━━━━━ Text segment ━━━━━
That yours derek? never knew BHP's got this large untill this thread, now i may have to track down a large line of BHP's someday


----------



## zulu (Mar 19, 2008)

*re Big*



Fester said:


> This one:
> 
> http://www.users.on.net/~jbonnett/melanocephalus_files/big-bhp.JPG
> 
> ...



Yes they are it fester,thats a humungus bhp being held by an adult man,unless he is a dwarf of course then it may be 5 foot at a stretch


----------



## serpenttongue (Mar 19, 2008)

That's Stuart Barnes holding the BHP.


----------



## herptrader (Mar 19, 2008)

mysnakesau said:


> ....., this snake didn't batter an eye lid.



Hardly surprising really :lol:


----------



## Just_Joshin (Mar 19, 2008)

herptrader said:


> Hardly surprising really :lol:


lmao, nice pick up!


----------



## itbites (Mar 19, 2008)

*Heres another one.. a big boy named ceasar and the pic doesn't do him justice he's huge!!*


----------



## froglet (Mar 20, 2008)

Come on guys
really want to see more big bhps


----------



## Forensick (Mar 20, 2008)

turn on channel 9 now then


----------



## froglet (Mar 20, 2008)

I had it on but the story is running 2morrow nite


----------



## aspidito (Mar 20, 2008)

Not a giant but she would eat Smokies brother if she got the chance:lol:


----------



## froglet (Mar 20, 2008)

aspidito said:


> Not a giant but she would eat Smokies brother if she got the chance:lol:


 
Very nice


----------



## bigguy (Mar 20, 2008)
━━━━━ Extracted data ━━━━━
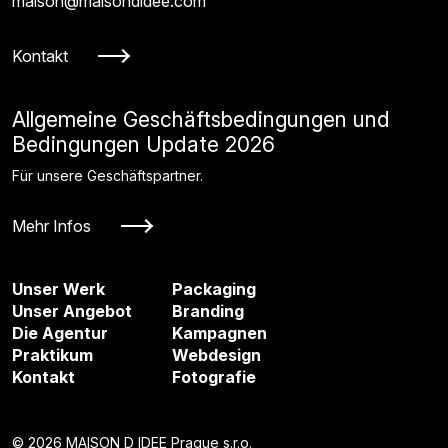
maison@maisondidee.com
Kontakt
Allgemeine Geschäftsbedingungen und
Bedingungen Update 2026
Für unsere Geschäftspartner.
Mehr Infos
Unser Werk
Packaging
Unser Angebot
Branding
Die Agentur
Kampagnen
Praktikum
Webdesign
Kontakt
Fotografie
© 2026 MAISON D IDEE Prague s.r.o.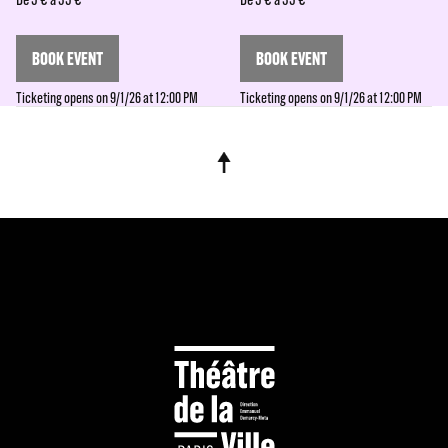
BOOK EVENT
BOOK EVENT
Ticketing opens on 9/1/26 at 12:00 PM
Ticketing opens on 9/1/26 at 12:00 PM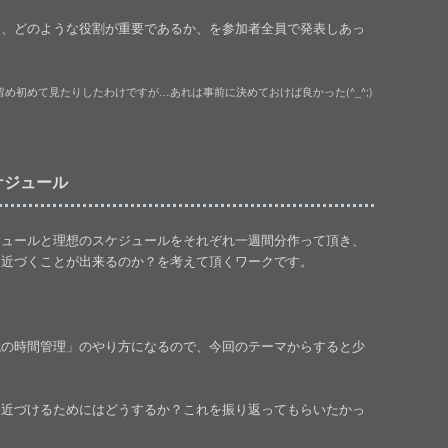
え、どのような役割が重要であるか、を参加者全員で発表しあっ
め初めて見たりしたわけですが…あれは事前に決めておけば良かった(^_^;)
ケジュール
ジュールと理想のスケジュールをそれぞれ一週間分作って頂き、
に近づくことが出来るのか？を考えて頂くワークです。
代の時間管理」のやり方になるので、今回のテーマからすると少
に近づけるためにはどうするか？これを振り返ってもらいたかっ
━━━━━
▶ Parts of the exercise
1. In the forum thread, swap "adult man" for "grown man" and give the passage starting with "Yes they are" and going on through "holding the BHP.".
2. Which usernames in the forum thread come directly before "said:"? List each one once.

▶ Set of answers
1.
Yes they are it fester,thats a humungus bhp being held by an grown man,unless he is a dwarf of course then it may be 5 foot at a stretch


----------



## serpenttongue (Mar 19, 2008)

That's Stuart Barnes holding the BHP.

2. Fester, mysnakesau, herptrader, aspidito